Cubanidad often persists in the traces of physical features, intergenerational memories and traumas, and family relations. In daily life, American performances are constantly subverted by these spectral traces of Cuban différance. Bhabha explains how mimicry is defined precisely by this subversion and intrusion of an irreducible colonized différance. Mimicry occurs when colonial discourse encourages the colonized subject to ‘mimic’ the expected performances of the colonizer, but the colonized subject, never able to fully imitate the colonizer, experiences slippages that display hybrid ambivalence. Whereas for the 1.5 generation, Cuban-Americans are encouraged from adolescence to mimic American performances which contradict their familiar Cuban origins, ultimately causing slips, for the second generation, Cuban-American performances of American culture are haunted by cubanidad which returns from the past, even prior to the a priori acceptance of American culture at birth, to subvert white colonial performances. Cubanidad is a ghost that returns from the past generations in traces to haunt the experiences of the second generation.

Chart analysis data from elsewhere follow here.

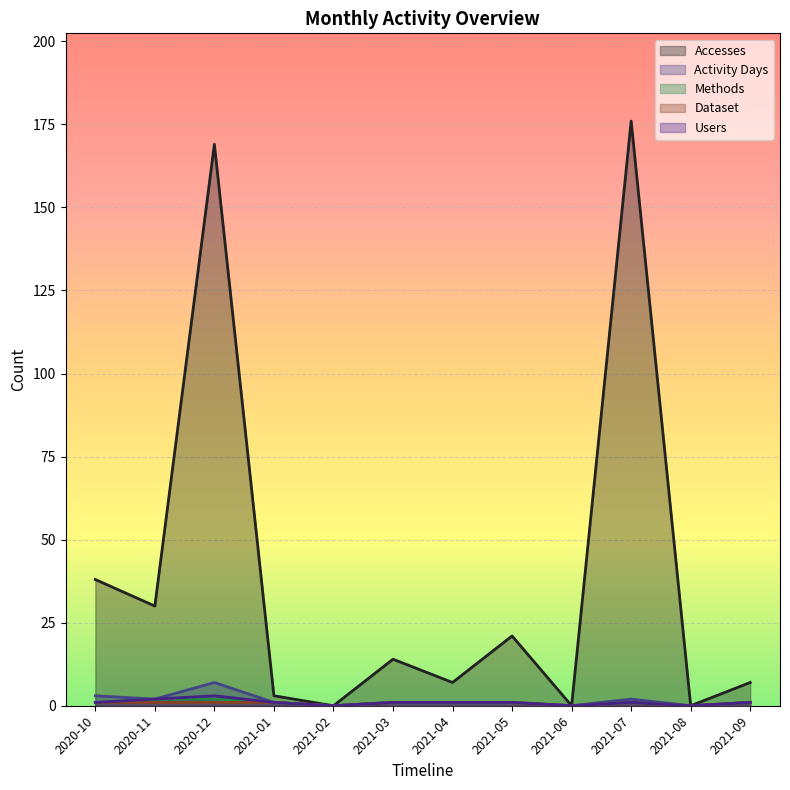

True or false: Users and Methods intersect in this chart.

False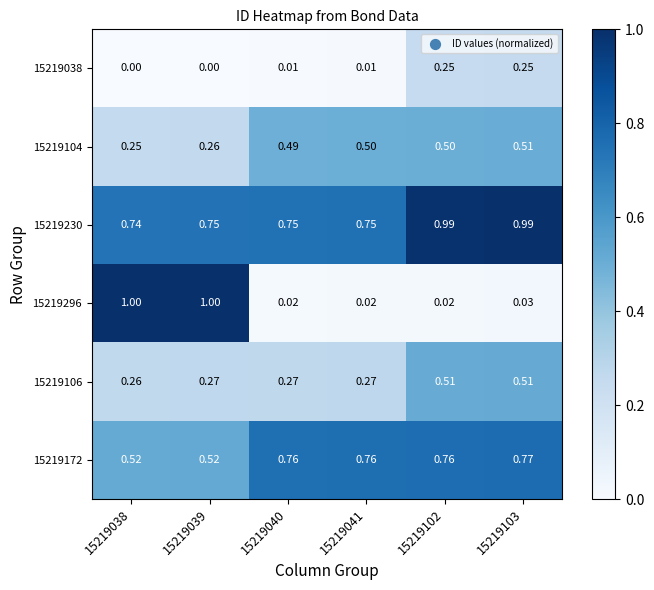

Is the value of 15219106 at 15219041 greater than the value of 15219172 at 15219038?

No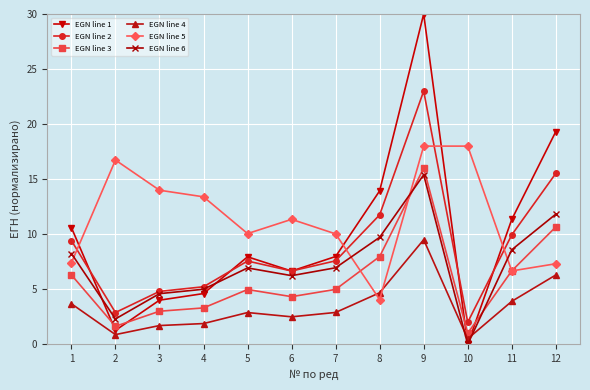

Which series has the largest range (max minus min)?

EGN line 1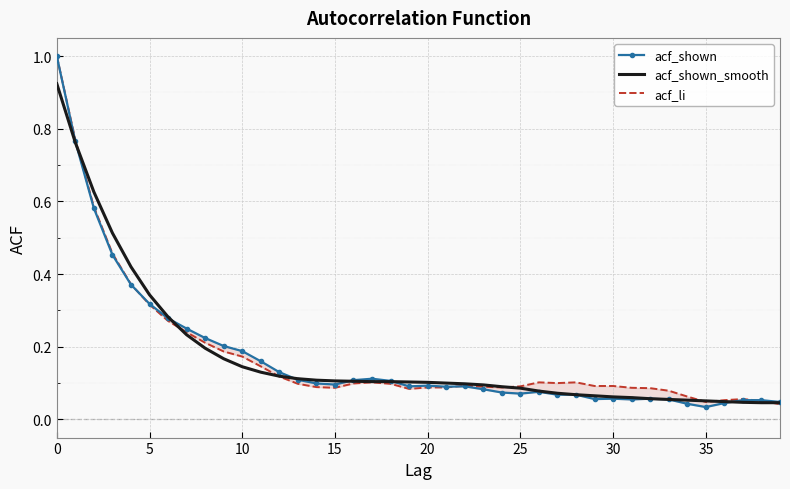

Where is acf_shown_smooth nearest to the value 0?

38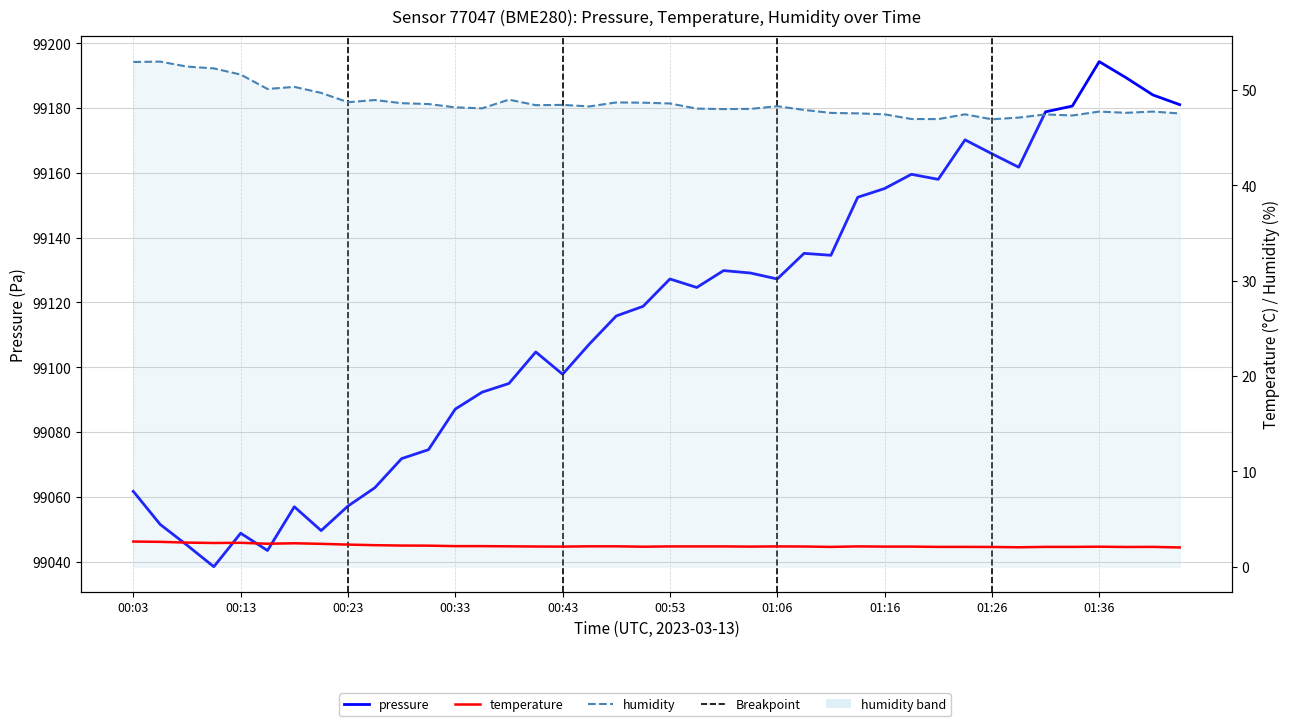

The temperature series shows 2.1 at 31. True or false?

True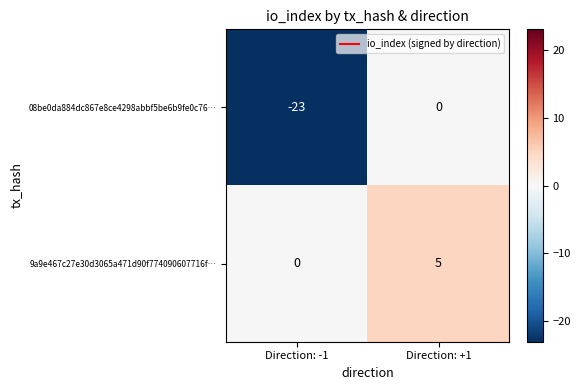

At which category does the chart reach its peak across all series?

Direction: +1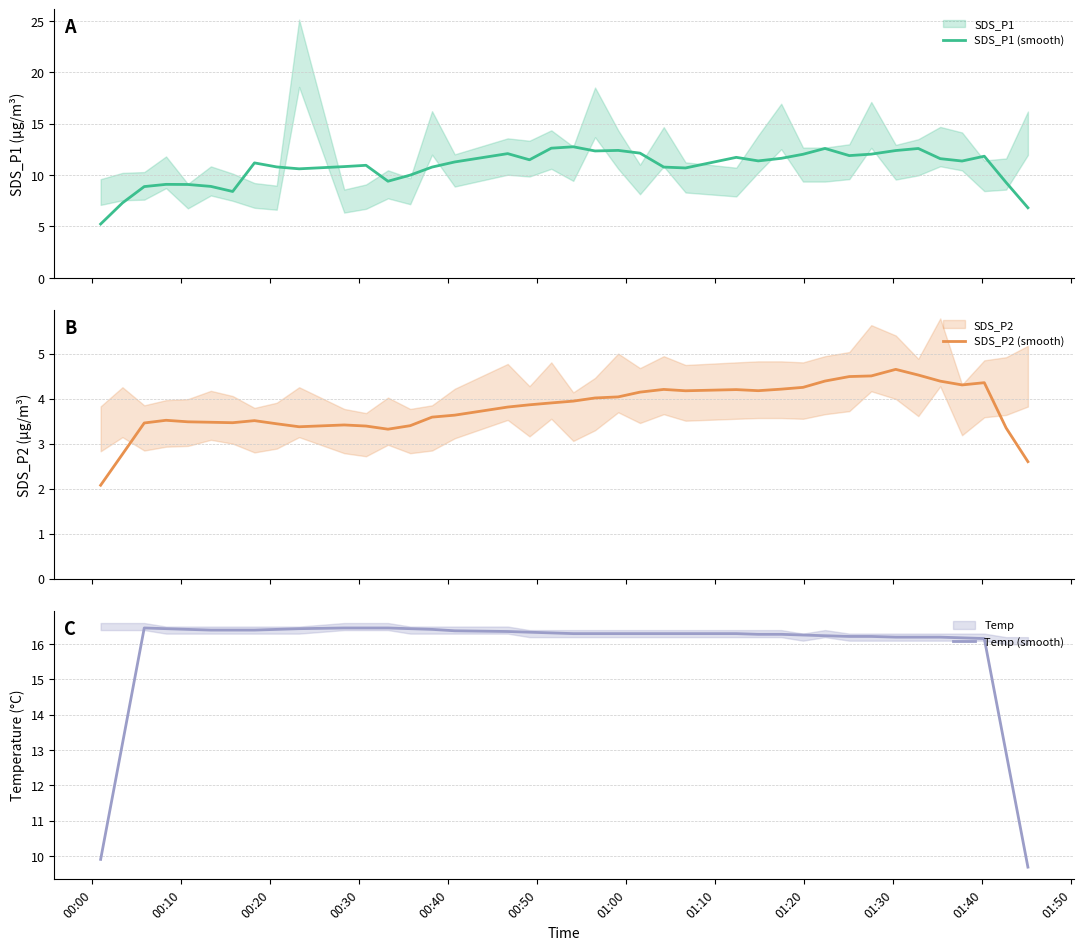

What is the highest value of the Temp (smooth) series?

16.5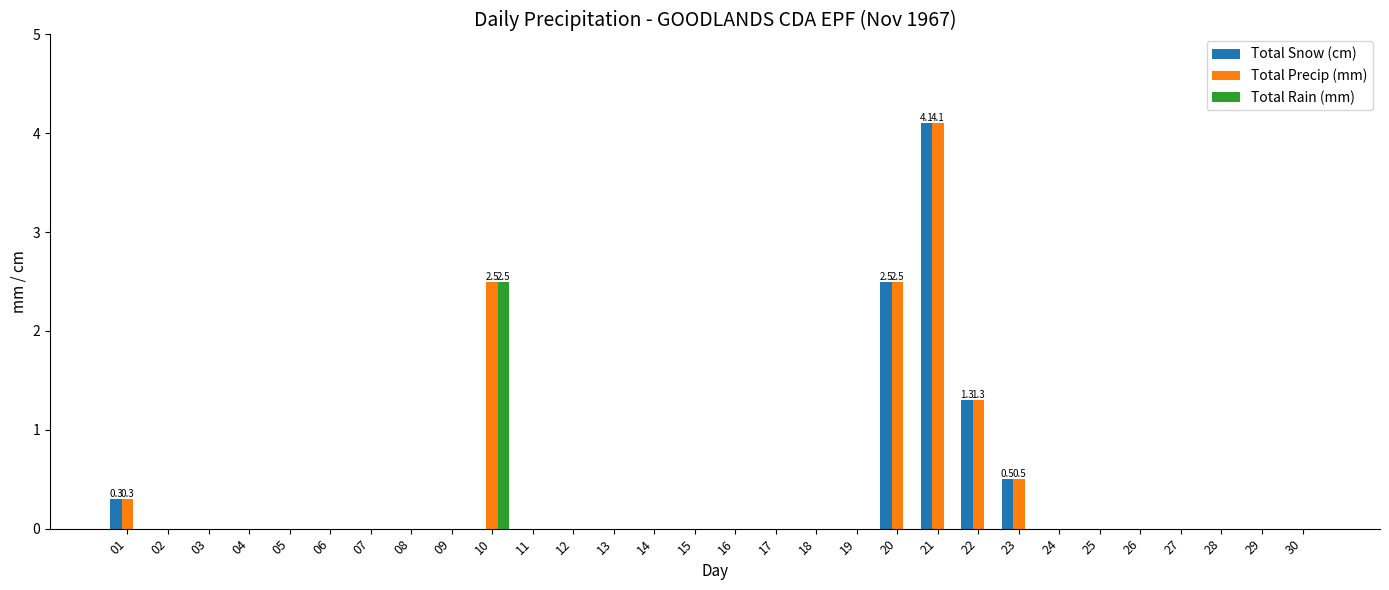

The value of Total Precip (mm) at 06 is 0.0. True or false?

True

In conclusion, the second-generation Cuban-American experience of hybridity is neither a Cuban adaptation to American culture nor a negotiation between two cultures in a third space. It is the haunting of American ontology by traces of Cubanidad. The island of Cuba exists as an ethereal ghost for the second generation, lingering in the traces of daily life. Hybridity is infused in second-generation Cuban-Americans by this ghostly presence which seemingly returns from a past even prior to birth.
This hybrid generation cannot fully belong to Cuban culture since it is fundamentally an American generation permanently severed from the island, but it also cannot fully belong to American culture since its white colonial performances are constantly subverted by an irreducible difference. Engagement with this irreducible core of cubanidad which intrudes into daily life constitutes an ethical task for second-generation Cuban-Americans who should embrace rather than repress the ghost of its past, the ghost "quién puede recubanizar una generación descubanizada." This embrace transforms spectral cubanidad into cubanía, which Cuban scholar Fernando Ortiz defined as a higher and more complete cubanidad: “una cubanidad plena, sentida, consciente y deseada.”